- Title card from Louis and the Nazis
- Written by: Louis Theroux
- Directed by: Stuart Cabb
- Starring: Louis Theroux
- Country of origin: United Kingdom
- Original language: English

Production
- Executive producers: Stuart Cabb, David Mortimer
- Producer: Stuart Cabb
- Editor: Danny Collins
- Running time: 80 minutes

Original release
- Network: BBC Two
- Release: 21 December 2003

Related
- Louis, Martin & Michael; Louis Theroux: Gambling in Las Vegas;

= Louis and the Nazis =

2003 British documentary

Louis and the Nazis is a British documentary that was televised in 2003 on December 21. It was directed by Stuart Cabb and written by Louis Theroux. The documentary ran for 70 minutes.

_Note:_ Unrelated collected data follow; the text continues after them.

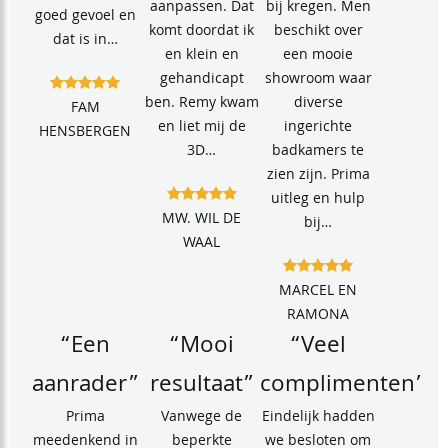
aanpassen. Dat
bij kregen. Men
goed gevoel en
komt doordat ik
beschikt over
dat is in…
en klein en
een mooie
gehandicapt
showroom waar
ben. Remy kwam
diverse
FAM
en liet mij de
ingerichte
HENSBERGEN
3D…
badkamers te
zien zijn. Prima
uitleg en hulp
MW. WIL DE
bij…
WAAL
MARCEL EN
RAMONA
“Een
“Mooi
“Veel
aanrader”
resultaat”
complimenten”
Prima
Vanwege de
Eindelijk hadden
meedenkend in
beperkte
we besloten om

Louis travels to California to meet the man dubbed "the most dangerous racist in America", Tom Metzger. Louis meets him, his family, and his publicity manager, and follows him to skinhead rallies and on a visit to Mexico. He also encounters Lynx and Lamb Gaede of Nazi-pop folk duo Prussian Blue, their mother April Gaede, and maternal grandfather Bill Gaede. Louis Theroux would revisit the subjects of the documentary in his book The Call of the Weird: Travels in American Subcultures.

==Reception==

The New Zealand Listener said "Louis and the Nazis is the most brilliant TV programme I wish I’d never seen." The Times described the documentary as "sinister and unsettling." The Guardian also gave the programme a positive review.